The writer derided the breakfast-in-bed efforts of her three children. Shame on them for failing to provide freshly squeezed juice and organic bircher muesli, instead presenting the best breakfast THEY could imagine. Honestly, how thoughtless.

I totally get her desire to relax for longer with the papers, to escape from the daily grind, but, as parents of young children we have to accept that we are there to do the looking after, not the other way round, whatever the day.

We all, however saintly we try to be, experience bouts of irrationality, it’s only human. But to expect our children to be able to predict this, or temper their behaviour according to our expectations (especially an expectation based so much around commercialism) is quite often a guaranteed recipe for the exact opposite to eventuate. For the record, our Sunday was peppered with frequent missives such as ‘no fighting, it’s Mother’s Day!’, ‘stop pulling your brother’s hair, it’s Mother’s Day’, ‘Mummy will be very sad if she sees you doing that on Mother’s Day (8 yo to 5 yo stuffing my scarves into my shoes…).

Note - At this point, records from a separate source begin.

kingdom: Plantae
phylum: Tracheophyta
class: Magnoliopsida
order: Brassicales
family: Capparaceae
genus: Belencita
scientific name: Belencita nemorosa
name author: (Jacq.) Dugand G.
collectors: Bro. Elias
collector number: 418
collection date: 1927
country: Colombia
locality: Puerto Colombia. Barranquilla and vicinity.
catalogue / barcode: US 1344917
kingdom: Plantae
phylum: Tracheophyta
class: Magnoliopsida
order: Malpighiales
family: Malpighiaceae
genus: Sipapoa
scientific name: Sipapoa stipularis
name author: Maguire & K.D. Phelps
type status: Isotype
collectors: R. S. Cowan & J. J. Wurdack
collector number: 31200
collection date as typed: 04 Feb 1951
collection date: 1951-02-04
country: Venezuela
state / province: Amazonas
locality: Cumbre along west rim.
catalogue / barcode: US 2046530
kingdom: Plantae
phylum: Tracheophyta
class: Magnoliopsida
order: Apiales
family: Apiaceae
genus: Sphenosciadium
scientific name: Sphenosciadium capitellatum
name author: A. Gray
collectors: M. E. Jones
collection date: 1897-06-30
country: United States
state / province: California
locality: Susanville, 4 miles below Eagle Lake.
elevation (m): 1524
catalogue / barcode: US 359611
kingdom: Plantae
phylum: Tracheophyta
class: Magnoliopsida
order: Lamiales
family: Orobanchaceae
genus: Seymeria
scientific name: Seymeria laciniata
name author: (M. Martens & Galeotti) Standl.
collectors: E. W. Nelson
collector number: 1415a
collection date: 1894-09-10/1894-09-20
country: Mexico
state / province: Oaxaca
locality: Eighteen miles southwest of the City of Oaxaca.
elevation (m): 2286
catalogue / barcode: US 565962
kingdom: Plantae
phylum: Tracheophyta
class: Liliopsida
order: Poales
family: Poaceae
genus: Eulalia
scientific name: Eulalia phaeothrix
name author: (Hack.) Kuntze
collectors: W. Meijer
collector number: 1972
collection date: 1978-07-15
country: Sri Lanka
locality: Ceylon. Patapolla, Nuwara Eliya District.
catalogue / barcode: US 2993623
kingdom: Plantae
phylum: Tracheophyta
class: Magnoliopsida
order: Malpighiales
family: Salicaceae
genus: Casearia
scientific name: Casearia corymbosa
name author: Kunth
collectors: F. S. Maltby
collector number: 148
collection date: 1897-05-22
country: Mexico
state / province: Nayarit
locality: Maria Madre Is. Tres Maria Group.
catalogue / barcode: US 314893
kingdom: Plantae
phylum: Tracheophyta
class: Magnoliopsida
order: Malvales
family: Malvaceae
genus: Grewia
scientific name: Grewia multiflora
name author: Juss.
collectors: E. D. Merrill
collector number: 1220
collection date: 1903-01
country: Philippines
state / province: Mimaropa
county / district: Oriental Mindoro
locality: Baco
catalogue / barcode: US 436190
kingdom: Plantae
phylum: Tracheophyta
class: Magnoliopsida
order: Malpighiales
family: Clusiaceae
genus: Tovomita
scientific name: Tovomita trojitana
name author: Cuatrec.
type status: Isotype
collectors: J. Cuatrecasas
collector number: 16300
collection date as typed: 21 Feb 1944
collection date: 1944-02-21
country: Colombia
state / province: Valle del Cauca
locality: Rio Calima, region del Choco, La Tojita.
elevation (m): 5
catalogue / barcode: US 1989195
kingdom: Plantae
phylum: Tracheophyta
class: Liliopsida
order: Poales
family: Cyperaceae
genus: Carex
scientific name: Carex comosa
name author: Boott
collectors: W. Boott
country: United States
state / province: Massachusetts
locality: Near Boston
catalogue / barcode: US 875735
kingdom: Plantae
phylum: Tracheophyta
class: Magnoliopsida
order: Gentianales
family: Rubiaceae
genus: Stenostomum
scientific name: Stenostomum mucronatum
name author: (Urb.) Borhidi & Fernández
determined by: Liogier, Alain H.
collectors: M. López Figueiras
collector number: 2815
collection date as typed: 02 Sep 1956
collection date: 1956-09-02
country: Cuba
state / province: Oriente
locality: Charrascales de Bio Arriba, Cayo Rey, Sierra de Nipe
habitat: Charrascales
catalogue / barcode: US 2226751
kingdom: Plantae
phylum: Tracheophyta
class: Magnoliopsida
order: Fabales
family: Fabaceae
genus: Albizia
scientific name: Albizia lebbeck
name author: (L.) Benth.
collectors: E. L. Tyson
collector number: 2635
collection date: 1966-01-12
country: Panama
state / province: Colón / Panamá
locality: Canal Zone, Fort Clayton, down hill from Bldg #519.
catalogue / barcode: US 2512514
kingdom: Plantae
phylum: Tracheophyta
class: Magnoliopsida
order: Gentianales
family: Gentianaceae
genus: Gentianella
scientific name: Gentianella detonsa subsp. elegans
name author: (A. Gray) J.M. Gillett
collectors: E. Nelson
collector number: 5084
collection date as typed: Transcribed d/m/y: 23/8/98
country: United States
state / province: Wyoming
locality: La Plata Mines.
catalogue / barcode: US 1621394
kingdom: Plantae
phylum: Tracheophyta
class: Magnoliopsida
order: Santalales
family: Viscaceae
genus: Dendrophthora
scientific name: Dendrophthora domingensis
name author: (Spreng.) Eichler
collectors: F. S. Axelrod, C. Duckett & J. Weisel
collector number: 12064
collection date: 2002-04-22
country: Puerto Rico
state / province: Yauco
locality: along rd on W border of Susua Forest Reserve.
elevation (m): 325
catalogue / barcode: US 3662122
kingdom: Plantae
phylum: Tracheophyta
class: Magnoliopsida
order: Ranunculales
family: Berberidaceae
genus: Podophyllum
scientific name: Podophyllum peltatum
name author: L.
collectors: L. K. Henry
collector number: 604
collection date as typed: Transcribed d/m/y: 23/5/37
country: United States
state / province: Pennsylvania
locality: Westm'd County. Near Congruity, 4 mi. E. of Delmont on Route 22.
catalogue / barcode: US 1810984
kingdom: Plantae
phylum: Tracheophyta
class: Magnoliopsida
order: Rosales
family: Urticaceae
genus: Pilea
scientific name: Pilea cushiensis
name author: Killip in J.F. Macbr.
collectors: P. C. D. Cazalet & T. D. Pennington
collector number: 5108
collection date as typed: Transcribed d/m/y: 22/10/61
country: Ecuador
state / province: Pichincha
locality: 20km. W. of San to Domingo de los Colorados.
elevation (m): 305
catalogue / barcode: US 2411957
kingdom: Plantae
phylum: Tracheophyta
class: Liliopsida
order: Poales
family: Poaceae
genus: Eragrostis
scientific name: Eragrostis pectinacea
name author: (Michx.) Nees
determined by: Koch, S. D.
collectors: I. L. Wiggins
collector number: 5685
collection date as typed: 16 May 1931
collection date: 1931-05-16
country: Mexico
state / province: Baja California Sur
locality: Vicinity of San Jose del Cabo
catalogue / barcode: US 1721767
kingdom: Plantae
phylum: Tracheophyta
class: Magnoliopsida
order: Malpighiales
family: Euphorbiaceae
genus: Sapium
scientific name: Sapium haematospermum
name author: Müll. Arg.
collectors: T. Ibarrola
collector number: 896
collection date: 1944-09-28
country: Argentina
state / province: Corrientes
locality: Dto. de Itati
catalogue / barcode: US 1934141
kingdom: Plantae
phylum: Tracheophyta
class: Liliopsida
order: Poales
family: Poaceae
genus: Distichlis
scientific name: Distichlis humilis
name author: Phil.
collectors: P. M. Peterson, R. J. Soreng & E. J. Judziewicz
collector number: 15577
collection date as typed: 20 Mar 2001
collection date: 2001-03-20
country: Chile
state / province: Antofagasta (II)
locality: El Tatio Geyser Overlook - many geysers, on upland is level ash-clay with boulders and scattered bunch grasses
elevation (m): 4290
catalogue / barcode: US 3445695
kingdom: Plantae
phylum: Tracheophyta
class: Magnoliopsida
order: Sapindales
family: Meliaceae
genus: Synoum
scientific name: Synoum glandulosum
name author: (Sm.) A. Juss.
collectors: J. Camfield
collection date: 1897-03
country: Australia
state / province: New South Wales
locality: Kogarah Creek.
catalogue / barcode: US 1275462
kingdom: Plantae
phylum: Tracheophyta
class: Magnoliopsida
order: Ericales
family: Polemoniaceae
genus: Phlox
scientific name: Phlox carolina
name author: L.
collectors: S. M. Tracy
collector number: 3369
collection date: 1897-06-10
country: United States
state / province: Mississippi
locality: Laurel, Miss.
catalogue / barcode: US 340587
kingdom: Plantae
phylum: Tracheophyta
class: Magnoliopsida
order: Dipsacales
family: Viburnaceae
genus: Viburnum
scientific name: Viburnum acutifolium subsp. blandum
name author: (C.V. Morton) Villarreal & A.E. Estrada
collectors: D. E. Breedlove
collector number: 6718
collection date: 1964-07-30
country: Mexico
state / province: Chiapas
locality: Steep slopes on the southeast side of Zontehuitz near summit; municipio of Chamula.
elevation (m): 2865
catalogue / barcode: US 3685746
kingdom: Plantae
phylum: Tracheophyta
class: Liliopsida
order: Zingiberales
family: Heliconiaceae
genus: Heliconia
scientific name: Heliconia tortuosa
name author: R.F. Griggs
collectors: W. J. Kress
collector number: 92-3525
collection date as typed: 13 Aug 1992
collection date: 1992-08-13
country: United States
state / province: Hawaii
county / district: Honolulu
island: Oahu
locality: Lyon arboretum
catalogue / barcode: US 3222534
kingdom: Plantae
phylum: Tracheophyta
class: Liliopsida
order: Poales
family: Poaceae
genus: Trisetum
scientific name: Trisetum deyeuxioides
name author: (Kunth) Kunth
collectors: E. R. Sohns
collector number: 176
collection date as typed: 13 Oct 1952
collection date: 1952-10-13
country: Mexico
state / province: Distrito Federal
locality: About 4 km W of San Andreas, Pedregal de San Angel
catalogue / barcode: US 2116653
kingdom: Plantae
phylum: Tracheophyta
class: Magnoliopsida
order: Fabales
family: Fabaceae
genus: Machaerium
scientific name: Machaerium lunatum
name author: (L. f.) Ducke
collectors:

Presents were another element of damnation, the writer having received soap (greeted with sarcasm), a cheese knife (which garnered the non-verbal exclamation “?!”), and a “cute little jug”. I think her children did well, but then all children do well in their own way. The fact that they have made a self-motivated choice should be enough, no matter how right or wrong they may have got it. They have tried their best, and isn’t that what we are always telling them is the most important thing in life?

The words that sprang to mind when reading the piece were ‘spoilt’ and ‘ungrateful’, definitions which, I am sure, do not describe the author at all. I wonder how her children would feel were they to read this description of their day together though? Pretty sad that their noble and loving efforts had fallen on such barren ground I wouldn’t wonder.

There is a strong movement around for keeping a ‘gratitude journal’. Imagine our notes within this compared to those, say, of a refugee or mother in a war zone. I can’t imagine they have any sort of Mother’s Day to speak of. Let’s try to keep life in perspective and minimise the First World moaning.

P.S. For anyone who’s interested I got some eye-wateringly sweet strawberry and cream truffles, chosen because of the gorgeously-girly pink box and the 6 year old’s sweet tooth, some self-tanning lotion (with the hilarious comment, ‘sorry Mum, I didn’t read the box properly’), handy for winter no?, and a divine bunch of crinkly pink carnations teamed with gypsophila that I wouldn’t choose for myself in a million years but, with the heart-burstingly proud smile that accompanied them may well have been the finest bunch of flowers I’ve ever received.